De la gloriosa Historia pasada se conservan muestras de gran importancia: el famoso cothon, raro ejemplo de dársena de amarre púnica; la calzada sumergida, también púnica, utilizada hasta los años sesenta por los campesinos de Marsala que llegaban en carros a la isla desde tierra firme para la vendimia; el tofet, zona sagrada para los sacrificios humanos, donde aún es posible ver las urnas cinerarias, la necrópolis y los mosaicos.
En los alrededores de Motia se encuentran las salinas, con molinos utilizados para moler la sal. El preludio de la perfección. Un blanco descarado, prepotente y cegador. El blanco, junto con los rayos del sol, forma una poderosa combinación. Es imposible resistirse a la belleza de las Salinas de Trapani.
Los molinos y los depósitos de sal recrean el paisaje más increíble de todo el Mediterráneo. Merece la pena quedarse hasta la puesta de sol, entre montones de cristales blancos puestos a secar, molinos de viento y flamencos paseando por la orilla. El sol se refleja en las extensiones blancas, inundándolas de rosa, rojo y naranja. Pura magia.

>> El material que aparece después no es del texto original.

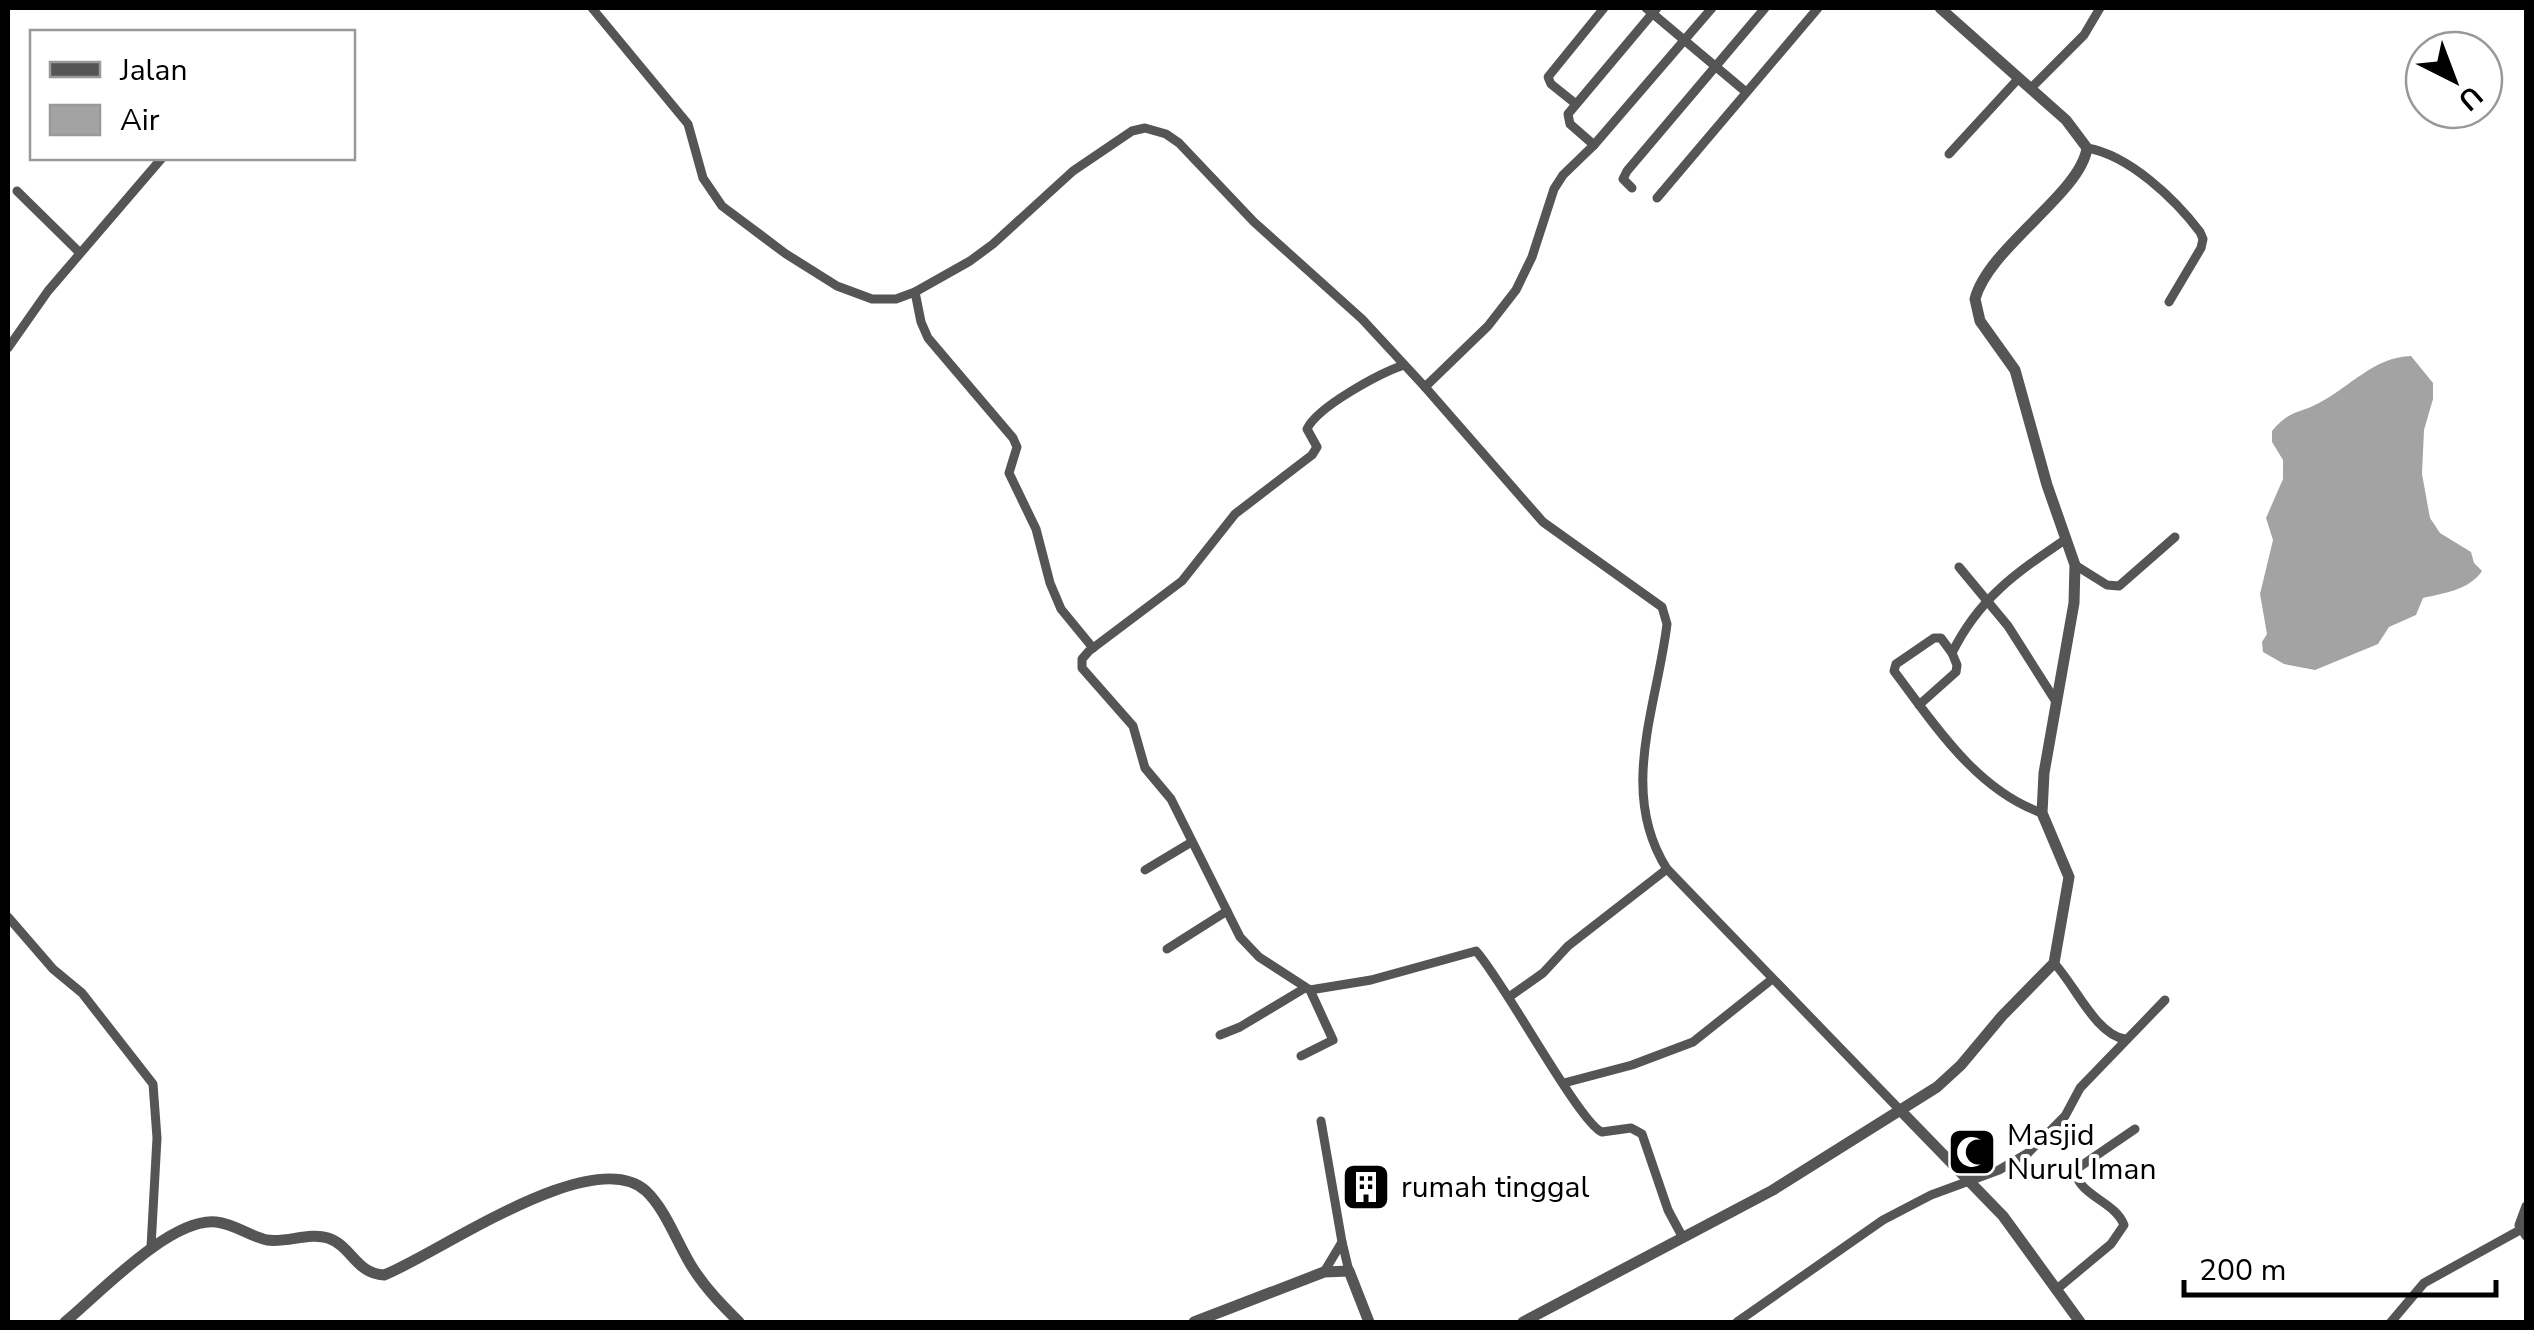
<svg xmlns="http://www.w3.org/2000/svg" width="2534" height="1330" font-family="'Nunito Sans',sans-serif">
<rect width="100%" height="100%" fill="#fff"/>
<path fill="#a3a3a3" d="M2411 356 2433 383V399L2424 430 2422 474 2430 518 2440 533 2471 552 2474 563 2482 571C2469 590 2445 593 2423 598L2416 615 2389 627 2378 644 2315 670 2284 664 2263 652 2262 642 2267 634 2260 594 2273 540 2266 518 2283 479V460L2272 442V431C2291 409 2296 415 2319 403 2350 387 2374 357 2411 356Z"/>
<g fill="none" stroke-linecap="round" stroke-linejoin="round">
<g stroke="#555" stroke-width="9">
<path d="M592 8 688 124 703 178 722 206 786 254 837 286 872 299H896L915 292 970 261 993 244 1073 171 1132 131 1145 128 1166 134 1179 143 1254 222 1362 319 1425 387 1543 522 1662 607 1667 624C1657 707 1618 792 1667 869L1900 1110"/>
<path d="M1646 8 1746 92"/>
<path d="M2030 89 2084 35 2100 8"/>
<path d="M1576 104 1551 84 1548 77 1604 8"/>
<path d="M1594 145 1570 124 1568 114 1657 8"/>
<path d="M2087 148C2129 155 2175 199 2200 232L2203 239 2201 248 2169 302"/>
<path d="M1949 154 2018 79"/>
<path d="M1632 188 1623 179 1627 171 1765 8"/>
<path d="M17 191 80 253"/>
<path d="M1657 198 1818 8"/>
<path d="M915 292 921 322 928 338 1013 438 1017 447 1009 473 1036 529 1050 583 1061 609 1093 648"/>
<path d="M8 348 48 291 162 158"/>
<path d="M1404 365C1380 373 1317 407 1307 429L1317 447 1312 455 1235 514 1182 581 1089 651 1082 659V668L1133 726 1145 768 1171 799 1240 937 1259 957 1310 990 1371 980 1476 951C1503 980 1580 1124 1602 1132L1631 1128 1642 1134 1668 1210 1682 1236"/>
<path d="M1425 387 1488 326 1516 290 1532 257 1554 189 1563 175 1594 145 1712 8"/>
<path d="M2075 565 2107 585 2119 586 2175 537"/>
<path d="M1959 567 2008 626 2055 700"/>
<path d="M1952 653 1941 638H1934L1896 664 1894 671C1934 724 1976 790 2042 813"/>
<path d="M1919 705 1956 672 1957 665 1952 653C1979 598 2016 573 2066 539"/>
<path d="M1145 870 1190 843"/>
<path d="M8 917 53 969 82 993 153 1084 157 1138 151 1247"/>
<path d="M1167 949 1227 911"/>
<path d="M2054 963C2075 985 2096 1035 2125 1039"/>
<path d="M1509 997 1543 973 1568 946 1667 869"/>
<path d="M1220 1035 1240 1027 1305 988"/>
<path d="M1301 1056 1333 1040 1310 990"/>
<path d="M1564 1083 1632 1065 1693 1042 1771 980"/>
<path d="M1321 1121 1342 1242 1324 1272"/>
<path d="M2526 1206 2519 1225 2526 1236"/>
<path d="M1342 1242 1349 1271"/>
<path d="M2057 1289 2111 1244 2124 1225C2115 1201 2078 1196 2075 1170L2135 1129"/>
<path d="M1737 1322 1883 1220 1931 1195 1999 1170 2028 1153 2065 1116 2080 1088 2165 1000"/>
<path d="M2391 1322 2424 1283 2520 1230"/>
</g>
<g stroke="#555" stroke-width="11">
<path d="M1900 1110 2003 1216 2080 1322"/>
<path d="M65 1322C99 1294 171 1217 216 1222 235 1224 249 1236 267 1240 287 1243 309 1232 328 1238 352 1246 356 1274 384 1275 436 1255 593 1142 646 1191 667 1211 678 1246 694 1270 707 1290 723 1306 739 1322"/>
<path d="M1194 1322 1324 1272 1349 1271 1369 1322"/>
<path d="M1523 1322 1773 1190 1937 1087 1961 1065 2002 1016 2054 963 2069 877 2042 813 2044 773 2074 603 2075 565 2047 485 2015 370 1980 321 1975 299C1988 248 2081 193 2087 148L2066 120 1940 8"/>
</g>
</g>
<defs>
<g id="mosque-square" transform="scale(2.5)"><rect x="-9" y="-9" width="18" height="18" rx="4" fill="#000" stroke="#fff"/><path d="M3.5-4.9A6 6 0 1 0 3.5 4.9A5 5 0 1 1 3.5-4.9Z" fill="#fff"/></g>
<g id="building-square" transform="scale(2.5)"><rect x="-9" y="-9" width="18" height="18" rx="4" fill="#000" stroke="#fff"/><path d="M-4-6H4V6H1V3H-1V6H-4ZM-2.5-4.3h1.7v1.8h-1.7ZM.8-4.3h1.7v1.8H.8ZM-2.5-1h1.7V.8h-1.7ZM.8-1h1.7V.8H.8Z" fill="#fff"/></g>
</defs>
<g fill-rule="evenodd">
<use href="#mosque-square" x="1972" y="1152"/>
<use href="#building-square" x="1366" y="1187"/>
</g>
<g text-anchor="middle" stroke-width="8" stroke-linejoin="round" paint-order="stroke">
<g font-size="30" fill="#000" stroke="#fff" text-anchor="start">
<text x="2007" y="1145">Masjid<tspan x="2007" dy="34">Nurul Iman</tspan></text>
<text x="1401" y="1197">rumah tinggal</text>
</g>
</g>
<rect width="2534" height="1330" fill="none" stroke="#000000" stroke-width="20"/>
<rect x="30" y="30" width="325" height="130" fill="#ffffff" stroke="#999999" stroke-width="2.5"/>
<rect x="50" y="62" width="50" height="15" fill="#555555" stroke="#999999" stroke-width="2.5"/>
<text x="120" y="80" font-size="30" fill="#000000">Jalan</text>
<rect x="50" y="105" width="50" height="30" fill="#a3a3a3" stroke="#999999" stroke-width="2.5"/>
<text x="120" y="130" font-size="30" fill="#000000">Air</text>
<g transform="translate(2454 80) rotate(138)"><circle r="48" fill="#ffffff" stroke="#999999" stroke-width="2.5"/>
<path d="M0-8L18 38L0 25L-18 38Z" fill="#000000"/>
<text y="-15" font-size="28" font-weight="bold" text-anchor="middle" fill="#000000">U</text>
</g>
<path d="M2184 1280v15h312v-15" fill="none" stroke="#000000" stroke-width="5"/>
<text x="2199" y="1280" font-size="30" fill="#000000" stroke="#ffffff" stroke-width="8" paint-order="stroke">200 m</text>
</svg>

Cristales de sal como el hielo. Una maravilla que solo se puede disfrutar al abrigo de unas gafas de sol si los rayos siguen siendo los de una tarde cálida y soleada. Sumérgete en esa riqueza porque hubo un tiempo en que la sal valía más que el oro. De hecho, el sueldo también se llama “salario”. «Vosotros sois la sal de la tierra», leemos en el Evangelio. Ni oro, ni diamantes. Sal. El bien más preciado, el oro blanco.
Está escrito incluso en los cuentos de hadas. Cuando el rey le pregunta a sus hijas cuánto le quieren, la tercera responde: «como un hombre adora la sal». Su padre la expulsa del castillo. Y, después de muchas vicisitudes, se encuentra en un banquete sin sal. Sin gusto, sin sabor. Finalmente comprende la profundidad y sabiduría de la respuesta de su hija y le pide perdón.
Recorrer la historia de la sal tiene un encanto intemporal. Redescubrir el sabor, el verdadero y auténtico sabor, es una experiencia casi catártica. Te das cuenta de que realmente es oro, porque es el resultado de un duro trabajo que se ha transmitido durante siglos.
Y porque brilla más que el oro auténtico, más que un diamante, cuando lo admiras apilado por esas interminables extensiones blancas.